--- START ---

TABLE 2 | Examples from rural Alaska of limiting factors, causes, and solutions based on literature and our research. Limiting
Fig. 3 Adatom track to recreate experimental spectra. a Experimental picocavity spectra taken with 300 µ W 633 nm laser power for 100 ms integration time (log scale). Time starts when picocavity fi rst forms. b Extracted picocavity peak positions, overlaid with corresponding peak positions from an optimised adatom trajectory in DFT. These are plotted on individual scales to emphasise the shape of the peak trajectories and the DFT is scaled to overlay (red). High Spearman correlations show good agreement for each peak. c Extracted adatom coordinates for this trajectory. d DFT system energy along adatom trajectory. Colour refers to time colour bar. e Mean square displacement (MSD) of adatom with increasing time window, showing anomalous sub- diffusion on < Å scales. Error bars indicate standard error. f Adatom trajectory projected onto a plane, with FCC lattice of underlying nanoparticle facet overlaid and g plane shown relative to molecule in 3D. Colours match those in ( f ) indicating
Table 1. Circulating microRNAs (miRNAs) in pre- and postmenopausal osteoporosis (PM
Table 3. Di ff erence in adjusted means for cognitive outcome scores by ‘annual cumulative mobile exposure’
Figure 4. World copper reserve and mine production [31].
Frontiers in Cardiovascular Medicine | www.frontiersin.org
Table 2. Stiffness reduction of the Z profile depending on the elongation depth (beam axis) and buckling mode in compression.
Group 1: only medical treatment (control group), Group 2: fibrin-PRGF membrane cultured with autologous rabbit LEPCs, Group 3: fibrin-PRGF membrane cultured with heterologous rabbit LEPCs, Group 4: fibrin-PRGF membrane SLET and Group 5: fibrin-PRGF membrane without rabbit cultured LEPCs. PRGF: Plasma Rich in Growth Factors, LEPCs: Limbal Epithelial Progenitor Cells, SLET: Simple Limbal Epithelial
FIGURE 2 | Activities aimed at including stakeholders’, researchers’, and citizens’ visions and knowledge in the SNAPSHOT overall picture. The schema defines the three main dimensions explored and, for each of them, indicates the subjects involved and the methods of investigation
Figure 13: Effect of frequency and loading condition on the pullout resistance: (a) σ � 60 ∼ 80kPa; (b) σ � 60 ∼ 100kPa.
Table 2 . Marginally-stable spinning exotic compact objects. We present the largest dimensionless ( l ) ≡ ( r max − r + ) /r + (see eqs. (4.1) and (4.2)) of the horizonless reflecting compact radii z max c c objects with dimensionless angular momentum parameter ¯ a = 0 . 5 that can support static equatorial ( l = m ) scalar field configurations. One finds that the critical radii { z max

--- END ---

What needs to be done: For every entry in the records above, write an exact copy.

Result for this task:
TABLE 2 | Examples from rural Alaska of limiting factors, causes, and solutions based on literature and our research. Limiting
Fig. 3 Adatom track to recreate experimental spectra. a Experimental picocavity spectra taken with 300 µ W 633 nm laser power for 100 ms integration time (log scale). Time starts when picocavity fi rst forms. b Extracted picocavity peak positions, overlaid with corresponding peak positions from an optimised adatom trajectory in DFT. These are plotted on individual scales to emphasise the shape of the peak trajectories and the DFT is scaled to overlay (red). High Spearman correlations show good agreement for each peak. c Extracted adatom coordinates for this trajectory. d DFT system energy along adatom trajectory. Colour refers to time colour bar. e Mean square displacement (MSD) of adatom with increasing time window, showing anomalous sub- diffusion on < Å scales. Error bars indicate standard error. f Adatom trajectory projected onto a plane, with FCC lattice of underlying nanoparticle facet overlaid and g plane shown relative to molecule in 3D. Colours match those in ( f ) indicating
Table 1. Circulating microRNAs (miRNAs) in pre- and postmenopausal osteoporosis (PM
Table 3. Di ff erence in adjusted means for cognitive outcome scores by ‘annual cumulative mobile exposure’
Figure 4. World copper reserve and mine production [31].
Frontiers in Cardiovascular Medicine | www.frontiersin.org
Table 2. Stiffness reduction of the Z profile depending on the elongation depth (beam axis) and buckling mode in compression.
Group 1: only medical treatment (control group), Group 2: fibrin-PRGF membrane cultured with autologous rabbit LEPCs, Group 3: fibrin-PRGF membrane cultured with heterologous rabbit LEPCs, Group 4: fibrin-PRGF membrane SLET and Group 5: fibrin-PRGF membrane without rabbit cultured LEPCs. PRGF: Plasma Rich in Growth Factors, LEPCs: Limbal Epithelial Progenitor Cells, SLET: Simple Limbal Epithelial
FIGURE 2 | Activities aimed at including stakeholders’, researchers’, and citizens’ visions and knowledge in the SNAPSHOT overall picture. The schema defines the three main dimensions explored and, for each of them, indicates the subjects involved and the methods of investigation
Figure 13: Effect of frequency and loading condition on the pullout resistance: (a) σ � 60 ∼ 80kPa; (b) σ � 60 ∼ 100kPa.
Table 2 . Marginally-stable spinning exotic compact objects. We present the largest dimensionless ( l ) ≡ ( r max − r + ) /r + (see eqs. (4.1) and (4.2)) of the horizonless reflecting compact radii z max c c objects with dimensionless angular momentum parameter ¯ a = 0 . 5 that can support static equatorial ( l = m ) scalar field configurations. One finds that the critical radii { z max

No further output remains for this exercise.